Strength Guarantee of Steel Structures in Fire The Core Value of Fireproof Sealing Materials

Mar 27, 2025 Leave a message

Steel structures are widely used in construction for their high strength, light weight and fast construction. However, their major flaw in fire is rapid strength and stiffness loss as temperature rises-above 600℃, steel bearing capacity drops sharply, even causing collapse. As a key part of steel structure fire protection systems, fireproof sealing materials play an irreplaceable role in ensuring steel strength in fire, with core value directly tied to fire resistance and safety.

 

1. Core Requirement: Sustaining Steel Structure Strength at High Temperatures

The primary purpose of steel structure fire protection is to delay the rapid loss of steel's load-bearing capacity in a fire, so as to allow sufficient time for personnel evacuation while reducing property losses. Steel is non-combustible but a good thermal conductor. In fires, high-temperature flames and smoke quickly transfer heat to steel via structural gaps, joints and weak points, leading to rapid steel temperature rise, plastic deformation and structural failure.

 

Thus, "sustaining steel structure strength in fire" does not mean making steel fire-resistant, but blocking rapid heat transfer and isolating high-temperature smoke. This keeps steel temperature within a safe range (usually ≤ 550℃) during the specified fire resistance period-a core requirement for fireproof sealing materials.

 

2. How Fireproof Sealing Materials Ensure Steel Strength

Fireproof sealing materials protect steel structures through excellent thermal insulation and sealing properties, with a working logic directly focused on maintaining steel strength:

 

  • Sealing heat transfer paths: Steel structures have numerous gaps, which are main channels for high-temperature smoke and heat intrusion.

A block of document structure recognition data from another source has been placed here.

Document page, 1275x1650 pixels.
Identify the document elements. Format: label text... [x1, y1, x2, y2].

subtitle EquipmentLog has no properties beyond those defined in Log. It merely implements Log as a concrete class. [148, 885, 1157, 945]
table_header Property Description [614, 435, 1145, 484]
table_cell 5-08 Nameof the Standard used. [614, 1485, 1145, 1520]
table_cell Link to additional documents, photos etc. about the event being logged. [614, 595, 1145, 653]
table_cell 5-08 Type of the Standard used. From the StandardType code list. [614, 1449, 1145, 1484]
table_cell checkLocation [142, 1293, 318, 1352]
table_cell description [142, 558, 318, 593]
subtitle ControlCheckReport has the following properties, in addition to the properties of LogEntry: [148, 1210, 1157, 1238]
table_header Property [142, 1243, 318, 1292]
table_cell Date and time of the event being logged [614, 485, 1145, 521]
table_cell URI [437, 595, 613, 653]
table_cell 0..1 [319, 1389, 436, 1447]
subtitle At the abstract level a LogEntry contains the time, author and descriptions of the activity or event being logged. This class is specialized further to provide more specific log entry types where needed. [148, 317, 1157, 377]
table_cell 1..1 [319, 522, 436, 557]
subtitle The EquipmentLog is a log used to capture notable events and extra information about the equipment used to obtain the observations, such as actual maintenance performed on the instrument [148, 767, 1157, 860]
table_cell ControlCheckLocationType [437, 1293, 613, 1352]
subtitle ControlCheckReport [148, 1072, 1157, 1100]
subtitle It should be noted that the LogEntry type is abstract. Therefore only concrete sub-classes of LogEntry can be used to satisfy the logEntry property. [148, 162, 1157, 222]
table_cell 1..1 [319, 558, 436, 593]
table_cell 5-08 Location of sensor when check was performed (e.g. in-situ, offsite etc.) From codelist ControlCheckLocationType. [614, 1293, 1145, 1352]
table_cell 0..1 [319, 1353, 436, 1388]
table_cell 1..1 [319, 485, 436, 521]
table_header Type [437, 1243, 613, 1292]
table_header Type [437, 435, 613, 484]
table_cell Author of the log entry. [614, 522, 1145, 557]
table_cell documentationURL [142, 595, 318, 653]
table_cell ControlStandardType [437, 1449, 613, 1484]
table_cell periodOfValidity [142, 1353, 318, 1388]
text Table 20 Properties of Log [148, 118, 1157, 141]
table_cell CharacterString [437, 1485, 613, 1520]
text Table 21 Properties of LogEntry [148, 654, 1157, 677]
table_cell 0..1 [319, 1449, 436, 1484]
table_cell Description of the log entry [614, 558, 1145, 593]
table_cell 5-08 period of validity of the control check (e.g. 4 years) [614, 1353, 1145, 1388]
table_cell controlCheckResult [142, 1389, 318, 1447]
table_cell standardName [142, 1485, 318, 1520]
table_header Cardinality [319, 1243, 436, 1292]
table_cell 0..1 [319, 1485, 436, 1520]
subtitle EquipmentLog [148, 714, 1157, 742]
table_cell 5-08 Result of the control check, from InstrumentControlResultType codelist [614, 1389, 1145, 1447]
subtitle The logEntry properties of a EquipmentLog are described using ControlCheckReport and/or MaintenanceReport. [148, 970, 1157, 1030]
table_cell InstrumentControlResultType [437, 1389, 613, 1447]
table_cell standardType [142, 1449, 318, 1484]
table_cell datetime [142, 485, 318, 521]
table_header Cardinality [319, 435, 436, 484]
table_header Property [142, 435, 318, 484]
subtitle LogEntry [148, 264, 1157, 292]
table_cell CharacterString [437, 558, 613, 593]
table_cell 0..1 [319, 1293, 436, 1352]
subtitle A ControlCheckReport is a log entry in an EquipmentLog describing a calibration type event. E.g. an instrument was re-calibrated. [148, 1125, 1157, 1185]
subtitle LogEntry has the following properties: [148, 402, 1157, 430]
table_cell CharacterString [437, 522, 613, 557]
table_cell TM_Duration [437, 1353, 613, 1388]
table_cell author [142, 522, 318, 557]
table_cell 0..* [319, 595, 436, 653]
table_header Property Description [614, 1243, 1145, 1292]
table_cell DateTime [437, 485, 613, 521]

Fireproof sealing materials expand and form a dense carbonaceous crust when heated. With this protective layer, materials seal gaps between steel structural components, block heat transfer paths, and avoid direct high-temperature exposure of steel.

 

  • High-efficiency insulation: The popular fireproof sealing materials, like rock wool, are non-combustible. With proper gap sealing, these materials form an insulation layer on the steel structure surface can reduce heat transfer rate. Even under severe circumstances, this layer can slow the temperature rise of steel structure, and ensure that it has sufficient load-bearing capacity during the designated fire resistance period.

 

  • High-temperature stability: Under high temperatures, qualified fireproof sealing materials won't melt or decompose, let alone lose sealing and insulation performance. Such materials can maintain stability throughout the specified fire resistance period and protect structural integrity from start to finish.

 

3. Core Values of Fireproof Sealing Materials: Safety, Economy and Compliance

The value of fireproof sealing materials extends beyond "gap sealing" to comprehensive fire safety guarantees for steel structures, summarized in three core aspects:

 

  • Safety guarantee: Fireproof sealing materials maintain steel strength in fires to prevent structural collapse, avoid collapse-caused casualties and protect building occupants. It is particularly critical for large public buildings (e.g., malls, stadiums) and high-rise steel structures.

 

  • Economic value: Fireproof sealing materials make up a small share of steel structure construction costs but avoid massive economic losses from fire-caused structural damage. Steel structure collapse in fires causes incalculable losses to buildings, internal equipment and property. As a "low-cost, high-return" fire protection measure, fireproof sealing materials effectively reduce fire-related economic risks.

 

  • Regulatory compliance: Countries have clear fire codes for steel structure buildings, requiring steel components to meet specified fire resistance ratings. Fireproof sealing materials are key to meeting these requirements. Proper selection and use ensure steel structure buildings pass fire inspections, comply with national safety standards and avoid non-compliance-related legal risks.

 

4. Key Reminder: Selection and Construction Determine Protection Effectiveness

To fully exert the core value of fireproof sealing materials, relying solely on material performance is insufficient-proper selection and standardized construction are also critical:

 

  • Selection: Choose fireproof sealing materials that meet project fire resistance requirements, matching steel component types and gap characteristics (e.g., static vs. dynamic gaps). For example, intumescent fireproof sealants suit slightly deformable dynamic gaps, while fireproof putty is for small static gaps.

 

  • Construction: Ensure gaps are clean and dry before construction; fill sealing materials densely without gaps or bubbles. For pipeline penetrations, cooperate with fire sleeves and other components to form a complete fire protection system.

 

Conclusion

Maintaining steel structure strength in fire is core to steel building fire safety, and fireproof sealing materials are key to achieving this. Their core value lies in blocking heat transfer, sustaining steel load-bearing capacity, and further realizing safety protection, economic loss reduction and regulatory compliance. In steel structure design and construction, the role of fireproof sealing materials must not be overlooked-only by refining every fire protection detail can the safety value of steel structures be maximized.